Could these differences be attributed simply to random number seeds? Or other changes/features in the v3.6.0 release? Others with an interest in the difference details are invited to take a look for themselves. The files are at SLAC, e.g., for visit "000000":
TW-phoSim-r3: /nfs/farm/g/desc/u1/Pipeline-tasks/TW-phoSim-r3/phosim_output/000000/R22_S11/output
TW-phoSim-r3-MT: /nfs/farm/g/desc/u1/Pipeline-tasks/TW-phoSim-r3-MT/phosim_output/000000/R22_S11/output
TW-phoSim-r3-noMT /nfs/farm/g/desc/u1/Pipeline-tasks/TW-phoSim-r3-noMT/phosim_output/000000/R22_S11/output
Note that the visit index, "000000", may be replaced by "000001" through "000009" for TW-phoSim-r3-MT, and through "000004" for TW-phoSim-r3-noMT.
There was one configuration hiccup associated with v3.6.0. A new dependency on the phoSim installation's data/sky directory suddenly appeared and required the 'sky' directory to be placed adjacent to the (staged) copy of the SEDs. Perhaps John, and Co. could comment on whether this is a bug or a feature?

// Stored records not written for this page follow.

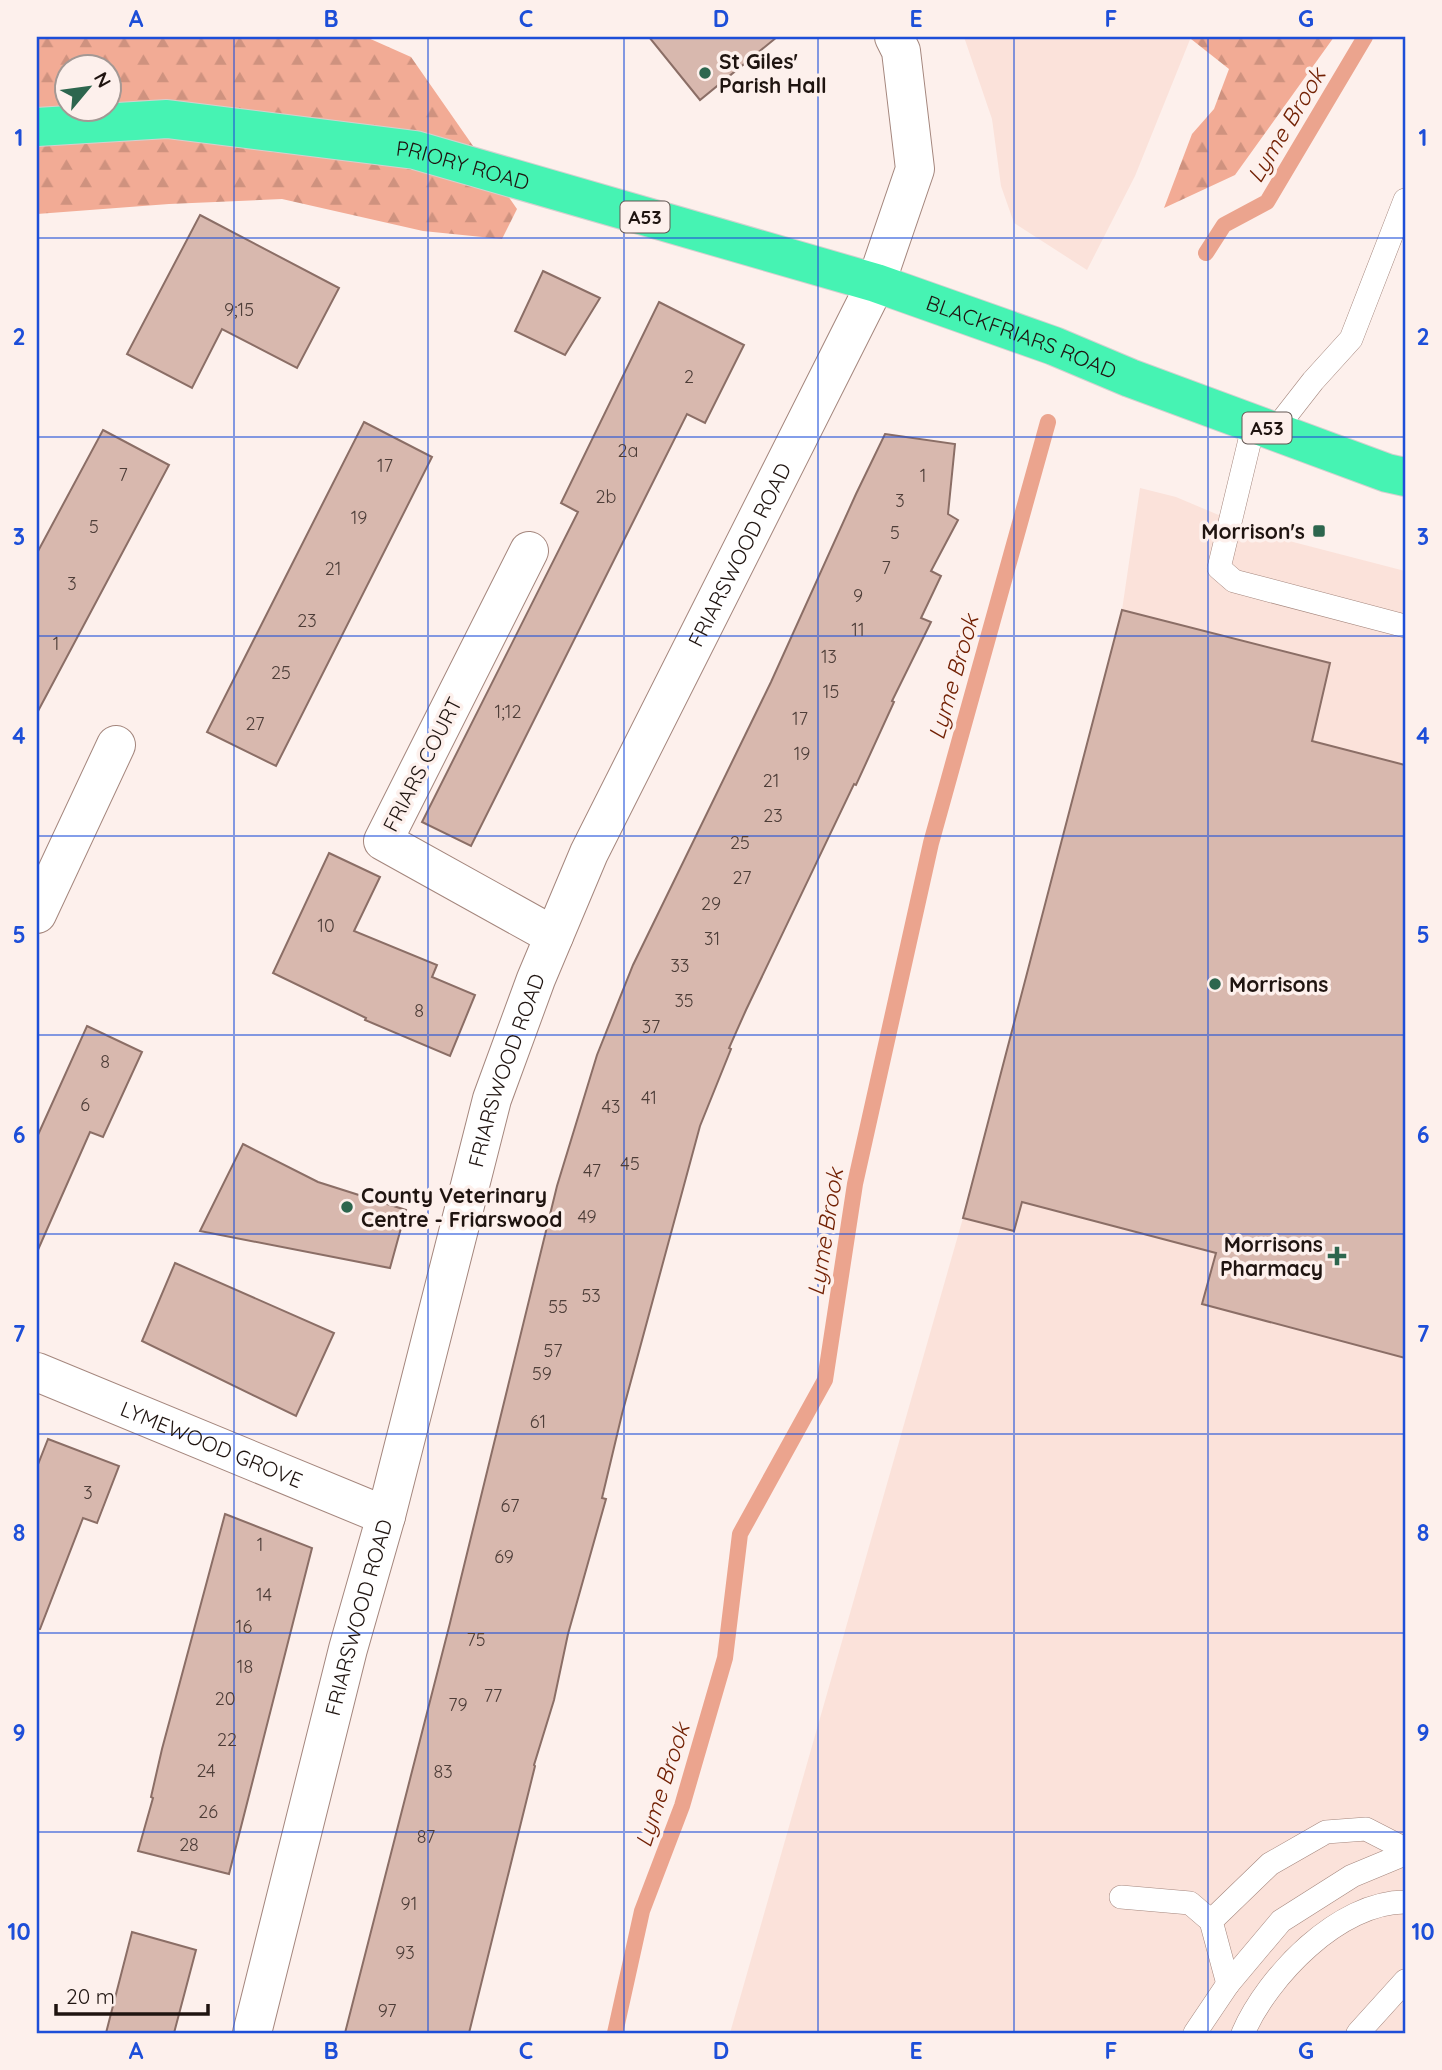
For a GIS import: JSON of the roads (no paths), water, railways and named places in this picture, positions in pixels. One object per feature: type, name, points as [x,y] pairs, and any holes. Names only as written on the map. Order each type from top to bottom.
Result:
[{"type":"highway","name":"PRIORY ROAD","points":[[37,127],[167,120],[415,150],[876,283]]},
{"type":"highway","name":"BLACKFRIARS ROAD","points":[[876,283],[1054,346],[1130,378],[1387,473],[1405,477]]},
{"type":"street","points":[[876,283],[915,169],[901,51],[894,37]]},
{"type":"street","name":"FRIARSWOOD ROAD","points":[[252,2033],[348,1649],[386,1516],[492,1099],[536,979],[589,853],[876,283]]},
{"type":"street","name":"FRIARS COURT","points":[[529,551],[383,841],[554,936]]},
{"type":"street","points":[[37,914],[116,746]]},
{"type":"street","name":"LYMEWOOD GROVE","points":[[37,1372],[386,1516]]},
{"type":"lane","points":[[1405,200],[1351,340],[1313,381],[1264,427],[1219,568],[1234,581],[1405,626]]},
{"type":"lane","points":[[1211,1920],[1270,1864],[1326,1832],[1366,1829],[1405,1852]]},
{"type":"lane","points":[[1195,2033],[1228,1984],[1282,1921],[1352,1876],[1405,1852]]},
{"type":"lane","points":[[1121,1897],[1190,1903],[1211,1920],[1228,1984]]},
{"type":"lane","points":[[1243,2033],[1285,1969],[1327,1931],[1353,1915],[1392,1902],[1405,1902]]},
{"type":"lane","points":[[1358,2033],[1405,1981]]},
{"type":"waterway","name":"Lyme Brook","points":[[1206,253],[1224,225],[1267,202],[1365,37]]},
{"type":"waterway","name":"Lyme Brook","points":[[615,2033],[642,1911],[682,1806],[725,1658],[740,1534],[825,1380],[855,1184],[931,843],[1048,422]]},
{"type":"place","name":"St Giles' Parish Hall","points":[[705,73]]},
{"type":"place","name":"Morrison's","points":[[1319,531]]},
{"type":"place","name":"Morrisons","points":[[1215,984]]},
{"type":"place","name":"County Veterinary Centre - Friarswood","points":[[347,1207]]},
{"type":"place","name":"Morrisons Pharmacy","points":[[1337,1256]]}]
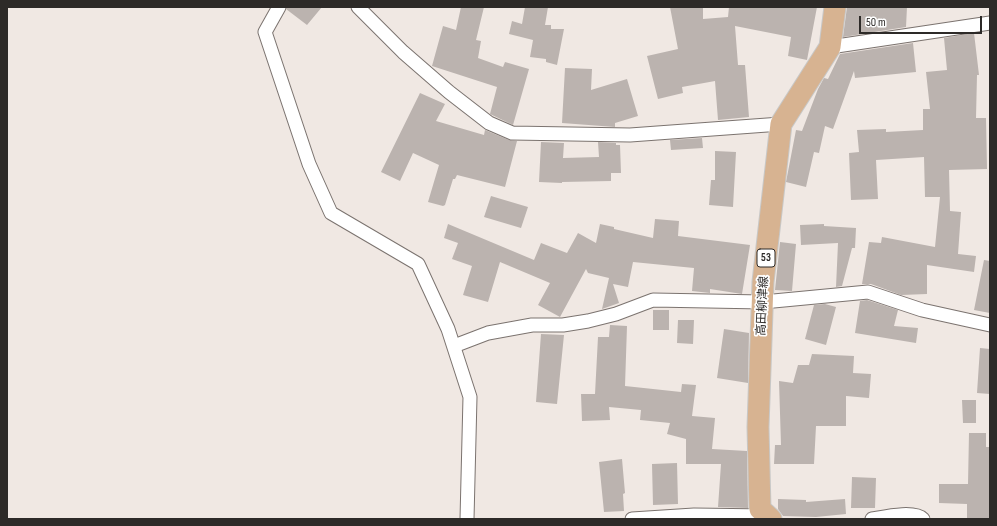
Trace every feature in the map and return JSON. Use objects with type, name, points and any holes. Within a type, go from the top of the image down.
[{"type":"main road","name":"高田柳津線","points":[[769,518],[760,509],[758,427],[762,302],[781,124],[830,46],[835,7]]},
{"type":"street","points":[[279,7],[265,32],[309,164],[331,213],[418,264],[448,329],[470,397],[467,519]]},
{"type":"street","points":[[358,7],[403,52],[449,92],[489,123],[512,133],[630,135],[781,124]]},
{"type":"street","points":[[830,46],[990,23]]},
{"type":"street","points":[[454,346],[488,333],[532,325],[563,325],[588,321],[616,314],[653,300],[762,302],[868,292],[922,310],[990,325]]},
{"type":"street","points":[[872,519],[906,514],[920,516],[923,519]]},
{"type":"street","points":[[632,519],[694,515],[769,518]]},
{"type":"building","points":[[287,7],[322,7],[307,25],[286,9]]},
{"type":"building","points":[[461,7],[484,7],[476,40],[481,41],[478,58],[503,67],[505,62],[529,69],[513,125],[490,114],[497,87],[432,66],[443,26],[456,30]]},
{"type":"building","points":[[525,7],[548,7],[545,25],[551,25],[551,29],[564,29],[557,65],[546,62],[546,59],[530,57],[533,40],[509,34],[512,21],[522,24]]},
{"type":"building","points":[[670,7],[703,7],[703,19],[728,17],[729,7],[817,7],[807,60],[788,56],[791,37],[735,26],[738,65],[745,65],[749,117],[718,120],[715,81],[682,87],[683,93],[658,99],[647,56],[678,49]]},
{"type":"building","points":[[847,7],[907,7],[906,27],[843,37]]},
{"type":"building","points":[[974,33],[979,75],[977,75],[976,118],[986,118],[987,169],[949,170],[950,211],[961,212],[958,254],[976,256],[974,272],[927,265],[927,294],[901,295],[871,284],[862,284],[869,242],[881,243],[882,237],[935,247],[940,197],[925,197],[924,157],[876,160],[878,199],[851,200],[849,153],[859,152],[857,130],[886,129],[886,132],[923,130],[923,109],[930,109],[926,72],[947,70],[944,38]]},
{"type":"building","points":[[913,43],[916,72],[855,78],[854,71],[833,129],[825,126],[819,153],[814,152],[806,187],[786,182],[796,130],[802,131],[818,89],[824,78],[828,79],[840,54]]},
{"type":"building","points":[[565,68],[592,69],[591,90],[627,79],[638,116],[615,123],[615,127],[562,123]]},
{"type":"building","points":[[420,93],[445,104],[436,121],[484,135],[485,130],[509,140],[517,141],[505,187],[457,175],[455,179],[453,179],[445,205],[443,206],[428,202],[439,165],[413,153],[400,181],[381,172]]},
{"type":"building","points":[[702,138],[703,148],[671,150],[670,140]]},
{"type":"building","points":[[541,142],[564,143],[563,158],[599,157],[598,142],[616,143],[616,145],[620,145],[621,173],[611,173],[611,181],[562,183],[539,182]]},
{"type":"building","points":[[715,151],[736,152],[733,207],[709,205],[711,180],[715,180]]},
{"type":"building","points":[[491,196],[528,207],[521,228],[484,217]]},
{"type":"building","points":[[655,219],[679,221],[678,236],[750,245],[742,294],[710,289],[710,293],[692,291],[694,268],[633,262],[628,287],[613,284],[619,303],[602,309],[609,278],[588,273],[586,269],[560,317],[538,305],[550,283],[500,262],[488,302],[463,295],[472,266],[452,259],[458,243],[444,238],[448,224],[534,260],[541,243],[567,253],[578,233],[596,243],[600,224],[614,227],[614,229],[653,238]]},
{"type":"building","points":[[824,224],[824,226],[856,228],[855,248],[852,248],[842,286],[836,287],[838,243],[801,245],[800,225]]},
{"type":"building","points":[[780,242],[796,244],[792,291],[775,290]]},
{"type":"building","points":[[984,260],[990,261],[990,313],[974,310]]},
{"type":"building","points":[[867,300],[898,310],[894,326],[918,328],[916,343],[855,333],[860,301]]},
{"type":"building","points":[[825,304],[836,307],[826,345],[805,339],[814,305]]},
{"type":"building","points":[[653,310],[669,310],[669,330],[653,330]]},
{"type":"building","points":[[678,320],[694,320],[693,344],[677,343]]},
{"type":"building","points":[[610,325],[627,326],[625,386],[681,392],[682,384],[696,385],[692,416],[715,418],[712,449],[747,451],[748,508],[718,507],[721,464],[686,464],[686,439],[667,434],[670,423],[640,420],[641,410],[609,407],[610,420],[582,421],[581,394],[595,394],[598,337],[609,337]]},
{"type":"building","points":[[724,329],[749,333],[748,383],[717,378]]},
{"type":"building","points":[[541,334],[564,335],[557,404],[536,402]]},
{"type":"building","points":[[980,348],[990,349],[990,394],[977,393]]},
{"type":"building","points":[[812,354],[854,356],[853,373],[871,374],[869,398],[846,396],[846,426],[816,426],[814,464],[774,464],[775,445],[781,445],[779,381],[793,383],[798,365],[809,365]]},
{"type":"building","points":[[962,400],[976,400],[976,423],[963,423]]},
{"type":"building","points":[[969,433],[986,433],[986,447],[990,447],[990,519],[967,519],[967,504],[939,503],[939,484],[968,484]]},
{"type":"building","points":[[622,459],[625,493],[623,494],[624,511],[604,512],[599,462]]},
{"type":"building","points":[[677,463],[678,504],[653,505],[652,464]]},
{"type":"building","points":[[852,477],[876,478],[875,508],[851,508]]},
{"type":"building","points":[[778,499],[806,500],[806,502],[845,499],[846,514],[816,517],[783,516],[778,509]]}]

Please feel free to add comments to this issue thread.
@LSSTDESC/twinkles PhoSim v3.6 is out! The release email from the PhoSim team is pasted in below for our records. Congratulations, and a big thank you, to @johnrpeterson et al :-)
@TomGlanzman what timetable do you suggest we follow for running the remaining Twinkles 1 Run 3 "long jobs" with PhoSim 3.6, with the same commands and configuration as you used in Run 3.1, 3.2, and 3.3? I guess we'll need to check that the results from v3.6 match those from v3.5 in some of the short visits...